Following the devastating earthquake in Japan, many people were made aware of the importance of tectonic plates and the role that they play in causing earthquakes. A good earth’s tectonic plates map will outline the seven primary tectonic plates, but it may not show the entire picture. This is because plate tectonics encompasses a more detailed study than just the major plates. There are seven primary tectonic plates in the world, but there are also seven secondary plates and sixty tertiary plates, for a grand total of more than seventy tectonic plates.
Each tectonic plate is approximate 60 miles thick and composed primarily of either continental crust or oceanic crust. These plates are part of the Earth’s lithosphere which is comprised of the upper mantle and the crust. The boundaries between plates are where major earth activity occurs, such as volcanoes, earthquakes and the formation of mountains and ocean trenches. There are three different types of plate boundaries: conservative transform boundaries, convergent boundaries (also known as collisional boundaries), and divergent boundaries which are often referred to as spreading centers.
Because plate tectonics is still a relatively new science (having replaced the theory of continental drift in the late 1950s and early 1960s), there is some dispute about the actual categorization of plates into the three levels. Most experts do agree that there are seven primary plates that make up the majority of the earth’s surface and the Pacific Ocean. These plates are the African Plate, the Antarctic Plate, the Eurasian Plate, the Indo-Australian Plate, the North and South American Plates, and the Pacific Plate.
The seven econdary plates are much smaller. They may appear on a map of major tectonic plates, but it is easy to see that they are insignificant in terms of land mass, with the exception of the Arabian Plate. The other six secondary plates are the Caribbean, the Cocos, the Juan de Fuca, the Nazca, the Philippines Sea, and the Scotia.

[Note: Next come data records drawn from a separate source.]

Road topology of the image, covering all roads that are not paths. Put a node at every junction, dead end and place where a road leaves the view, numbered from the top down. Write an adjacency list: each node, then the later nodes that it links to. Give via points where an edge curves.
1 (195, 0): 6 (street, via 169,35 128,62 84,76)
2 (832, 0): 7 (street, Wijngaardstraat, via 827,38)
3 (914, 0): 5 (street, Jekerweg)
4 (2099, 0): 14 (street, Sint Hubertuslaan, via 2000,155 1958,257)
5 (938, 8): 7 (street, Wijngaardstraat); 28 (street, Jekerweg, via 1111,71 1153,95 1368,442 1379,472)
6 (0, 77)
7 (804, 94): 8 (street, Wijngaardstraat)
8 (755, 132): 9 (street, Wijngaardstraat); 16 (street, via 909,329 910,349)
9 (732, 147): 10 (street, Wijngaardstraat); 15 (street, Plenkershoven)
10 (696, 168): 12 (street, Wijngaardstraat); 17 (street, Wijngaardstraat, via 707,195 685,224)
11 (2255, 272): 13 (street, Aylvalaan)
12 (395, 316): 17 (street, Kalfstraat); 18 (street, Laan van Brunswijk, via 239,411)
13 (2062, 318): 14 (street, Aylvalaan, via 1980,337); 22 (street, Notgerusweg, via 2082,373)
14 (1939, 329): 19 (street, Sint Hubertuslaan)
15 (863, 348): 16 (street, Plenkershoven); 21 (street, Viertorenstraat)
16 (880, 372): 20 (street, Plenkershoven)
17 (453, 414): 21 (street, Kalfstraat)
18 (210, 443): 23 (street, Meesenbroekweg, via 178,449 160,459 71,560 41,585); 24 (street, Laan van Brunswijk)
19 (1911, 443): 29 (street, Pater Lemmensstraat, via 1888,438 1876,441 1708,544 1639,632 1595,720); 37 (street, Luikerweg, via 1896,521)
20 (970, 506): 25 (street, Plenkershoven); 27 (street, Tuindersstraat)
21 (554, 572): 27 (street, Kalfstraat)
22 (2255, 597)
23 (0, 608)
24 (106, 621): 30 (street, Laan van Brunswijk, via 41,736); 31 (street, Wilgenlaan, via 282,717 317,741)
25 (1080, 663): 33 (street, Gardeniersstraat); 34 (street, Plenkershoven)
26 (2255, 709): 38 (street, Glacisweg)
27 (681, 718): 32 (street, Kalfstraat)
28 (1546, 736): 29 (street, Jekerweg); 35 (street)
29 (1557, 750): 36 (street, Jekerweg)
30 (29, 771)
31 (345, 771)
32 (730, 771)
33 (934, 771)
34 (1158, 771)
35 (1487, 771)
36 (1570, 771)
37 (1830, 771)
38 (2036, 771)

Almost all the tertiary plates are microplates, very small in a global sense. Scientists are still arguing over whether these tiny plates should be considered separate or as part of the major plate with which they are associated. There are a few tertiary plates that are considered major and are rifting apart. These are the Capricorn and Indian Plates of the Indo-Australian and the Nubian and Somali Plates associated with the African. Most of the 14 major plates, have 1-5 tertiary plates associated with them. The largest groupings are the Eurasian Plate, which has 17 of these microplates; the Pacific Plate, with 14 tertiary plates, and the Indo-Australian Plate, which has 10 tertiary plates. The Arabian, Nazca and Scotia Plates do not have any recognized tertiary plates.